问题
I'd like to replace character inside a string, e.g.
Drafts [2]
To:
Drafts [3]
This regex returns only Drafts 3:
str.replace(/\[(.+?)\]/g, 3)
Thanks for help in advance
回答1:
Do you need something more than below?
var num=2 // parse this from drafts [2]
num++;
var newstr=str.replace(/\[(.+?)\]/g, "["+num+"]")
Or the brackets can change to <> {} per input?
You can also give a function instead of the replace-string.
var str = "Drafts [2]";
function replacer(match, p1, p2, p3, offset, string) {
return p1 + (1+parseInt(p2)) + p3;
}
var newstr=str.replace(/([\[(])(.+?)([\])])/g, replacer);
alert(newstr); // alerts "Drafts [3]"
回答2:
Use zero width assertions instead of actually matching the brackets.
EDIT: Javascript does not have lookbehind. :c
As a general solution, you could capture the surrounding content and put it back in the replacement string using backreferences.

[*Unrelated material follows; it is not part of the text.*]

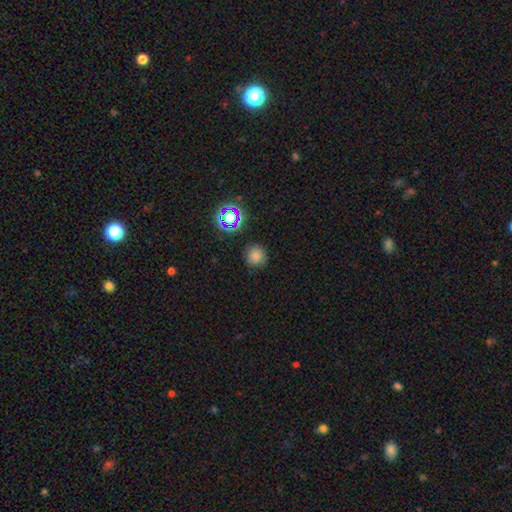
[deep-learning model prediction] Morphology: type=smooth (75%); roundness=round (93%); merging=none (87%).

str.replace(/(\[).+?(\])/g, "$13$2")
Alternatively, you could include hardcoded brackets in your replacement.
回答3:
You could just add the brackets to the replacement text like this:
str.replace(/\[(.+?)\]/g, "["+3+"]")
Edit: If you need to do anything with the number in the brackets, you can use a function instead of the replacement text:
str.replace(/\[(.+?)\]/g, function(string, first){
// string is the full result of the regex "[2]"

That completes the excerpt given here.